I think there are two different kinds of multidisciplinary practices — there is the kind where the legal arm is operated as a business separate from other arms, and there is the kind where the legal arm is part and parcel of a singular business. I think that as regards the first kind, there is a danger that clients can be pushed from one arm to the other, without a feeling of having a real choice in the matter. This raises questions of free choice of lawyer, of independence and of credibility. That being said, these issues are not unique to legal services — we accept these kinds of conflicts in other industries, such as in journalism and the ownership of media outlets. Nevertheless, in the case of Counterculture that type of issue does not arise because, while my colleagues and I are from different disciplines, we are one business.

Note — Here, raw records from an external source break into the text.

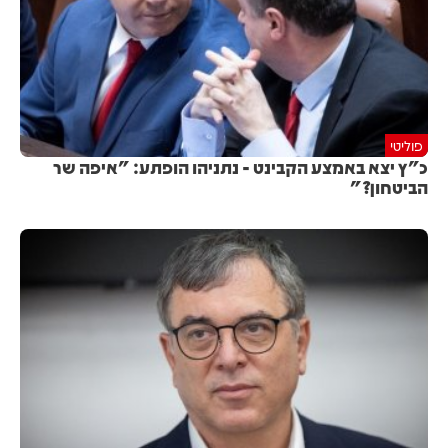
פוליטי
כ"ץ יצא באמצע הקבינט - נתניהו הופתע: "איפה שר
הביטחון?"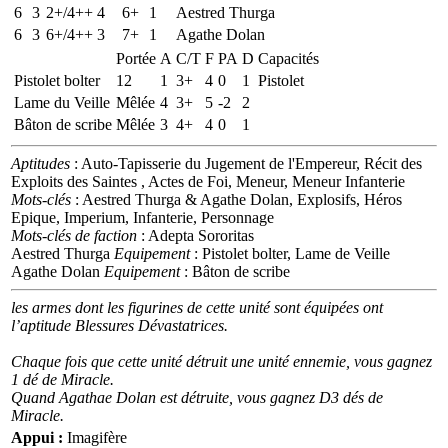
6
3
2+/4++
4
6+
1
Aestred Thurga
6
3
6+/4++
3
7+
1
Agathe Dolan
Portée
A
C/T
F
PA
D
Capacités
Pistolet bolter
12
1
3+
4
0
1
Pistolet
Lame du Veille
Mêlée
4
3+
5
-2
2
Bâton de scribe
Mêlée
3
4+
4
0
1
Aptitudes
: Auto-Tapisserie du Jugement de l'Empereur, Récit des
Exploits des Saintes , Actes de Foi, Meneur, Meneur Infanterie
Mots-clés
: Aestred Thurga & Agathe Dolan, Explosifs, Héros
Epique, Imperium, Infanterie, Personnage
Mots-clés de faction
: Adepta Sororitas
Aestred Thurga
Equipement
: Pistolet bolter, Lame de Veille
Agathe Dolan
Equipement
: Bâton de scribe
les armes dont les figurines de cette unité sont équipées ont
l’aptitude Blessures Dévastatrices.
Chaque fois que cette unité détruit une unité ennemie, vous gagnez
1 dé de Miracle.
Quand Agathae Dolan est détruite, vous gagnez D3 dés de
Miracle.
Appui :
Imagifère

In my opinion, the real challenges to our industry today are less with regulation and more with technology. I think that someday in the near future, there will be a company that will have the resources to develop the technology needed to reach a highly disparate global market. As a result, I wonder if, in the future, we will be looking at just one or two legal services providers in the world, with everyone else just getting their information from Google.

I’ve heard the criticism that law firms should not be owned or managed by nonlawyers because law is a profession and not a business, or because nonlawyers will cause the lawyers to violate the ethical rules. I find that criticism ludicrous as well as highly conceited, insular, and disrespectful of other skills and experience. I personally find there is much more value to have colleagues sitting around my board table who have a set of skills and experience that I don’t have. The suggestion that those colleagues are less as persons or less as professionals because they do not have a law qualification is just wrong. I have friends who are brilliant, switched-on, client-focused lawyers. But they have no idea how to run a law firm. Any training they’ve received was tick-the-box training, not real training. The only time I’ve felt really exposed was working in traditional law firms. Because the partners did not have the skills to know if the person they were employing, for the accounting function, for example, had the right skills, and they had no way of interpreting the information they were given by their employees. In contrast, at Counterculture, I have someone sitting next to me bearing the same risk that I am bearing, and who is able to reassure me regarding the risk.

ABS is a tool to enable lawyers to consider how they deliver legal services. It allows individuals to challenge the profession and challenge how it works. It means that lawyers can no longer take their relationship with the market for granted. Without ABS, there was a real danger that lawyers would become so stuck in their ways that they would deliver a Dickensian service that hadn’t moved on for a hundred years. ABS is a way of enabling the marketplace to move on. Not everyone has wanted to or felt the need to, but many of us have, and this experience has been positive as well as valuable. Today traditional law firms co-exist with ABSs – there is a plurality of services that did not exist before.

For lawyers, it’s easy to be afraid of having a discussion about ABS — to be afraid of the changes they may create. But, as lawyers, it’s our duty to have the discussions. As lawyers, it’s a mistake for any one or group of us to lock ourselves into one way of doing or seeing things, because if we do the world will move on without us.